Aside from Hartsfield-Jackson Atlanta’s reputation as “the world’s busiest passenger airport”, Atlanta is renown as home to many music celebrities (including Elton John, Ludacris, Usher, Ciara and John Mayer); actors (such as our own Madea, the RHOA actresses, Ryan Seacrest and Donald Glover); and sports figures from Atlanta’s stand-out teams – the Braves, Falcons and Hawks. Atlanta played a critical role in shaping American history and is home to many of the civil rights movement’s key leaders and organizations including the Martin Luther King, Jr. National Historic Site.

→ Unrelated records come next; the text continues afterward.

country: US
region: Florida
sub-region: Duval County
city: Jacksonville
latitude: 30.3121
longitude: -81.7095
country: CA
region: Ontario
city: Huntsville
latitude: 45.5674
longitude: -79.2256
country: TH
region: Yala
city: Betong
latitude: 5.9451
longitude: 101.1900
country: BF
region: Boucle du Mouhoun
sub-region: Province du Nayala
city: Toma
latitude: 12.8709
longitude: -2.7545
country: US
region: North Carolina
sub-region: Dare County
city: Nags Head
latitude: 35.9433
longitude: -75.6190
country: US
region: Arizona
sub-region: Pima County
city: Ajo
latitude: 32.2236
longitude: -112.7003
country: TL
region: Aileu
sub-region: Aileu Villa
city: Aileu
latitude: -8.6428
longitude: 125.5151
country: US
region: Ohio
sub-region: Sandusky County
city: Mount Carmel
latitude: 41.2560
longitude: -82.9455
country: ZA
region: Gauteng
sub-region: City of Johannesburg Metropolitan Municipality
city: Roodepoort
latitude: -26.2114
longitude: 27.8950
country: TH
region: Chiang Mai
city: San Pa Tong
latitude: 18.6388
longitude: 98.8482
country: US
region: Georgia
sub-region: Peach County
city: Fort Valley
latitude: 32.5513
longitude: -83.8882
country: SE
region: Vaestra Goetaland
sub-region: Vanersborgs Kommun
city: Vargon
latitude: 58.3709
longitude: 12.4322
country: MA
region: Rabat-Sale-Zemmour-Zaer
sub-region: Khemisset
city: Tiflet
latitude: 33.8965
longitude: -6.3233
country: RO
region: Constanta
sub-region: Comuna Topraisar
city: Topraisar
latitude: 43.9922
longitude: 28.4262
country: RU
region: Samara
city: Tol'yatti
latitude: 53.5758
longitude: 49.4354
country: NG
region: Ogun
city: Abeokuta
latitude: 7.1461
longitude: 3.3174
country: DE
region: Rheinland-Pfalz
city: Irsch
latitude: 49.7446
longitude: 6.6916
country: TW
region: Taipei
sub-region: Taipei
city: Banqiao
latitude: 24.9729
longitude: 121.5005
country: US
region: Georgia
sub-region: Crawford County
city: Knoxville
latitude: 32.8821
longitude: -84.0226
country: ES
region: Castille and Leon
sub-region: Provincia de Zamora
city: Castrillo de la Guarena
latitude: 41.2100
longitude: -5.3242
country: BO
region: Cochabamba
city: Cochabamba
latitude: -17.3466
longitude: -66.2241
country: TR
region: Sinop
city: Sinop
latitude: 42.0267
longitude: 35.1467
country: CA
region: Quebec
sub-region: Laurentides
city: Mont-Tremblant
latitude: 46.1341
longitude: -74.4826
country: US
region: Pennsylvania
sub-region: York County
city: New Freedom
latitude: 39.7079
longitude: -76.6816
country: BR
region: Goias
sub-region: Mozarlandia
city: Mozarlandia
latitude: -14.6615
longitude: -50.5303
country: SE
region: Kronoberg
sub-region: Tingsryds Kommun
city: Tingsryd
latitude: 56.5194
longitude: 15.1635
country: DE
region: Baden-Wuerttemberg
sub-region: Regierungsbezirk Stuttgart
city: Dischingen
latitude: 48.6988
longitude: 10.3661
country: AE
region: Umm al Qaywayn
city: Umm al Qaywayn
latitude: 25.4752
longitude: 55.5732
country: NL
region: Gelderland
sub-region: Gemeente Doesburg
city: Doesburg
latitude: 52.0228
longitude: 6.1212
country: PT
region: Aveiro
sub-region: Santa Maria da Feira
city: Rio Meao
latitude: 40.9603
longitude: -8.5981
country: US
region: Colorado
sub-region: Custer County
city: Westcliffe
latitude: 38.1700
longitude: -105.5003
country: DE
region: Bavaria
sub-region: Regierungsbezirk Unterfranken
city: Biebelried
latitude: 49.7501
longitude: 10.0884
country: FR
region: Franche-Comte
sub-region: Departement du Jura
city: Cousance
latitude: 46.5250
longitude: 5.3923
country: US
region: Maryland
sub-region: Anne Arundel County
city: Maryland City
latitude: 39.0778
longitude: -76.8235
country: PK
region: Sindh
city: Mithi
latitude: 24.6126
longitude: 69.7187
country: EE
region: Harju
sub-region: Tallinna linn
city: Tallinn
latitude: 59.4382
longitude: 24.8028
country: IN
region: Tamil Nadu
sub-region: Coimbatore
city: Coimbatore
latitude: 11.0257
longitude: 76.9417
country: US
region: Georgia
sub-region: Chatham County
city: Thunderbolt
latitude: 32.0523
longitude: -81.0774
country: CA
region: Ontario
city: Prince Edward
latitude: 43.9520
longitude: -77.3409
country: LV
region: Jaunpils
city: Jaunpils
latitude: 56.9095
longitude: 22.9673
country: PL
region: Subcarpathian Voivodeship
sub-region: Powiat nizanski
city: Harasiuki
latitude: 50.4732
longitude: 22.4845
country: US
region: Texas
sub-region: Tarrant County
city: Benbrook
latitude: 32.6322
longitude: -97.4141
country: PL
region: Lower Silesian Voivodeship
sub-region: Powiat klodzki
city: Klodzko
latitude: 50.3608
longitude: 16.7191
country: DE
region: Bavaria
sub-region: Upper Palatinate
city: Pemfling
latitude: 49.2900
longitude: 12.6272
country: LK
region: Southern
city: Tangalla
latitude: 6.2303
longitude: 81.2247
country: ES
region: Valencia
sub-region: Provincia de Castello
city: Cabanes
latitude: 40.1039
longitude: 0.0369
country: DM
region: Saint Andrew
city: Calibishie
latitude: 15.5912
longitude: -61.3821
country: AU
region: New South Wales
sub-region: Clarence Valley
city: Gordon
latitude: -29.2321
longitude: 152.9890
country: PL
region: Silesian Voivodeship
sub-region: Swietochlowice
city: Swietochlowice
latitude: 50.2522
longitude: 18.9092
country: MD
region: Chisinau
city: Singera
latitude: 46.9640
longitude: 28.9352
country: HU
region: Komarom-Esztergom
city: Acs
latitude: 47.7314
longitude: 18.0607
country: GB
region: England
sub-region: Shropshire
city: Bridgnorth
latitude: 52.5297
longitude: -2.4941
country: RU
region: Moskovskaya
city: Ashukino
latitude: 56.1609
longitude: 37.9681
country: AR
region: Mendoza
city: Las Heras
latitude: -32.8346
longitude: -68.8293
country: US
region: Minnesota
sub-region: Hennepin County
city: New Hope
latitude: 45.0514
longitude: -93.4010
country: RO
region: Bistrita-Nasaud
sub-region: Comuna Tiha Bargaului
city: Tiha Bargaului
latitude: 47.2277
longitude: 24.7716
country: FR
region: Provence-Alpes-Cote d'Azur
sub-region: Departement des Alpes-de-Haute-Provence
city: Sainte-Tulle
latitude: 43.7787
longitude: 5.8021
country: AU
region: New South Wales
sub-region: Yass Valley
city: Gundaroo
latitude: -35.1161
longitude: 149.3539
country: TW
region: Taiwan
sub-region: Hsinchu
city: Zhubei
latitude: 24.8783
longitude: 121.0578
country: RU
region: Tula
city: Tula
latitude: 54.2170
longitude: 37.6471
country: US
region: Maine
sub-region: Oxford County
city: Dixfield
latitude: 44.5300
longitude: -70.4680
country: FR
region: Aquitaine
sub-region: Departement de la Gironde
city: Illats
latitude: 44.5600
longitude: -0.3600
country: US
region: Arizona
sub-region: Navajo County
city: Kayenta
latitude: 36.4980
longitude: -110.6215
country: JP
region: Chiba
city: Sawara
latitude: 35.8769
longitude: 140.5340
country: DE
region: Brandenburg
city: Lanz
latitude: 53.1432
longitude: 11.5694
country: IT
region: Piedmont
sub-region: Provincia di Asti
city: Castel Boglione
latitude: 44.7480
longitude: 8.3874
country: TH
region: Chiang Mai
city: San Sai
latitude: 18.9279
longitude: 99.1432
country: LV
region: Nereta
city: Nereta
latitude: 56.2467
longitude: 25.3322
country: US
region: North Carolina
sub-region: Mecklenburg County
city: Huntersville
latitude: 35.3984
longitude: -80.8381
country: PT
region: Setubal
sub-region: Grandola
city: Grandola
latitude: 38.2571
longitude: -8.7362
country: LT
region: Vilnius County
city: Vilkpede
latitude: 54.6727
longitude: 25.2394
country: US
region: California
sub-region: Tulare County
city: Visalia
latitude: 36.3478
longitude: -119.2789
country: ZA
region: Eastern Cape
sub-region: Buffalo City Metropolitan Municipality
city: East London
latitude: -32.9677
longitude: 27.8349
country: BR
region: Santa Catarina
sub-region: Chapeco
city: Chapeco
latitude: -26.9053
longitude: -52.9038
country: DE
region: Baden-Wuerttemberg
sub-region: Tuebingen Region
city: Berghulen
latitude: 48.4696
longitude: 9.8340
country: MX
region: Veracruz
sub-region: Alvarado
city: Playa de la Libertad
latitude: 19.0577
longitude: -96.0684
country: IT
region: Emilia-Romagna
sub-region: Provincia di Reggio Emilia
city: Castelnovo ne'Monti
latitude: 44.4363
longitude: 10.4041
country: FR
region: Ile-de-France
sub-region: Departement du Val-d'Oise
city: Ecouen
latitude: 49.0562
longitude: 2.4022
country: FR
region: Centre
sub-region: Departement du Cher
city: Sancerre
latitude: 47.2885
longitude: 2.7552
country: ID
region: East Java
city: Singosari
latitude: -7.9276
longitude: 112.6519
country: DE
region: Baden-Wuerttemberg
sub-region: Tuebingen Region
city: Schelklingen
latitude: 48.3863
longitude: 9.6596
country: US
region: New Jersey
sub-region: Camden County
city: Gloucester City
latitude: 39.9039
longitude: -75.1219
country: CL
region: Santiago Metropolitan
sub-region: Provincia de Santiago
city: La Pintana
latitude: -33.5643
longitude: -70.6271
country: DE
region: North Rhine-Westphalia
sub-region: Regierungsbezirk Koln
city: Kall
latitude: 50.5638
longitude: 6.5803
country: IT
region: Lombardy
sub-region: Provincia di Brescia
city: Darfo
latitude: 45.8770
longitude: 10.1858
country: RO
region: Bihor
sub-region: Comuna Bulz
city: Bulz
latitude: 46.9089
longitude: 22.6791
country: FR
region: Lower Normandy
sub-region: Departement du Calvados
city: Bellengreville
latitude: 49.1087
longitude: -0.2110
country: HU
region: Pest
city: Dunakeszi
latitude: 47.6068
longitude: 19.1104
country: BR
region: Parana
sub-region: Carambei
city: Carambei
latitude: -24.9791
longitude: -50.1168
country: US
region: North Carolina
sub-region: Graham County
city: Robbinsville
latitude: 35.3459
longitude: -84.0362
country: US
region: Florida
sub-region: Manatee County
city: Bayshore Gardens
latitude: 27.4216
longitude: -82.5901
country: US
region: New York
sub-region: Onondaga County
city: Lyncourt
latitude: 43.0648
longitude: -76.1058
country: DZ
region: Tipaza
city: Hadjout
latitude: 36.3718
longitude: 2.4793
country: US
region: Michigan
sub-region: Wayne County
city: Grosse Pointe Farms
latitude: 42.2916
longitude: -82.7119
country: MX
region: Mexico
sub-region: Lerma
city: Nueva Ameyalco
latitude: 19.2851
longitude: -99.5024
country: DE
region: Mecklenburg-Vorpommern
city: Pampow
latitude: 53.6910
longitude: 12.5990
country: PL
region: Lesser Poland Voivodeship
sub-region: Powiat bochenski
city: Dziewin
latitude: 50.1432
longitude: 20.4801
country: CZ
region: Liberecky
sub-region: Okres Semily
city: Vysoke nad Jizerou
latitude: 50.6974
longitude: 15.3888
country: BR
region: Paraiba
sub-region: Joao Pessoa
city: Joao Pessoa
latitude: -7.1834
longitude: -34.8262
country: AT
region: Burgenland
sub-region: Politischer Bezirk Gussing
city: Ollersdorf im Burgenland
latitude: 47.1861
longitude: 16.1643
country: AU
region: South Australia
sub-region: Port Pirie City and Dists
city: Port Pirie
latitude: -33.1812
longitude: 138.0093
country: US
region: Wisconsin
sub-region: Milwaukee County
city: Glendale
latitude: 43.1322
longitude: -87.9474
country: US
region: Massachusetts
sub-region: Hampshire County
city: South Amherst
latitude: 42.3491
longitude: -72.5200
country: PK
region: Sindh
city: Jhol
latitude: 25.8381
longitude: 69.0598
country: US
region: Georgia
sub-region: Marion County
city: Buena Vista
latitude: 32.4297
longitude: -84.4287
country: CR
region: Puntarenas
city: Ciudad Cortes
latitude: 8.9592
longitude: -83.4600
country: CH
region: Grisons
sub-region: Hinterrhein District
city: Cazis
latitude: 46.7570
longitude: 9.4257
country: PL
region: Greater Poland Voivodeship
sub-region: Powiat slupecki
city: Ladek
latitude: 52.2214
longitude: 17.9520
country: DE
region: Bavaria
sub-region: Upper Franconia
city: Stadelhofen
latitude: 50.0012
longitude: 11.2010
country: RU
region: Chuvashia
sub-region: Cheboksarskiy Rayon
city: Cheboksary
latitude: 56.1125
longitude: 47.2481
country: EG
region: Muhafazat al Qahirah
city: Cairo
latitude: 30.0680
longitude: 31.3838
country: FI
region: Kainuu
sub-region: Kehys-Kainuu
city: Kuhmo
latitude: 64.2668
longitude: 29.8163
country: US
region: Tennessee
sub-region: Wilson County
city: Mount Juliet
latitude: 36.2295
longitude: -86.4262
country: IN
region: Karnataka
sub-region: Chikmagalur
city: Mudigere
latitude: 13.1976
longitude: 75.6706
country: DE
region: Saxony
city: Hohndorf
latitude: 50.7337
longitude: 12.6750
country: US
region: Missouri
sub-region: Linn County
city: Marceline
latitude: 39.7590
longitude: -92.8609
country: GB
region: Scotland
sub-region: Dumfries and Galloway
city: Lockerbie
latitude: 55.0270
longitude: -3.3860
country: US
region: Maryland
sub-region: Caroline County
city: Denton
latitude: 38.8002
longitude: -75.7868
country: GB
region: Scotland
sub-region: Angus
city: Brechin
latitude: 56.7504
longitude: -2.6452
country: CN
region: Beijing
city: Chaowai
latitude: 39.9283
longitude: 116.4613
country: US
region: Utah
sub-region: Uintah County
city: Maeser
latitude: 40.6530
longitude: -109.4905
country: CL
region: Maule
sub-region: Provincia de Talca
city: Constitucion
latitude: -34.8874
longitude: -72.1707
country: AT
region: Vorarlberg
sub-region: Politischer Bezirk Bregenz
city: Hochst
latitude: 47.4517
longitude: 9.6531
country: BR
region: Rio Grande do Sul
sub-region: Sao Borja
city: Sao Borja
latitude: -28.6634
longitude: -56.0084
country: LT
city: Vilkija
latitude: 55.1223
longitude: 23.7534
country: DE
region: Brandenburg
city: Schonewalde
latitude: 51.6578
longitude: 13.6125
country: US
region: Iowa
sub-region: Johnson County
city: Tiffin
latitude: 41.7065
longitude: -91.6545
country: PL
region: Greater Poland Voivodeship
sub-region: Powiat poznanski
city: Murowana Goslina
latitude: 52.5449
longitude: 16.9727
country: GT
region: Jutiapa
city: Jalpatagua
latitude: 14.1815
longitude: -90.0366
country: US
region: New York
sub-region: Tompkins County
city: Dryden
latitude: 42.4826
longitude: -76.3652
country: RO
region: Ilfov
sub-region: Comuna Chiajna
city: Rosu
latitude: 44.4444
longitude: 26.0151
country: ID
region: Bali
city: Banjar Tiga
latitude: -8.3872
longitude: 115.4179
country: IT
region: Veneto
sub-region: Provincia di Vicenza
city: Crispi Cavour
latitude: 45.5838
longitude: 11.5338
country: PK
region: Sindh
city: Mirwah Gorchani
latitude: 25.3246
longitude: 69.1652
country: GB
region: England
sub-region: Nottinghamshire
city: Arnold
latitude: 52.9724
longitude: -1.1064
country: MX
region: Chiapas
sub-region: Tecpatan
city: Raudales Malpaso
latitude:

Another popular landmark in Atlanta is The Varsity – the world’s largest drive-in restaurant – located for more than 75 years on 2+acres in Downtown Atlanta just down the road from the campuses of Georgia Tech, Morehouse, Georgia State University, Spelman college and Clark-Atlanta University.
Whether you choose to eat your way through the endless eateries in Atlanta; shop till you drop at the fabulous Lenox mall or high-end boutique shops; or party until dawn at a local concert; the city offers something for everyone. From the discerning buyer looking for a super-mansion in Buckhead, yearning for the more eclectic feel of Virginia Highlands, a city-dweller needing a high rise or repurposed city loft, or a smart consumer hoping to grab a renovation deal in the pockets of gentrification throughout the city, Atlanta has it all. And it transpires with the southern hospitality and aplomb which is at the core of Atlanta’s soul.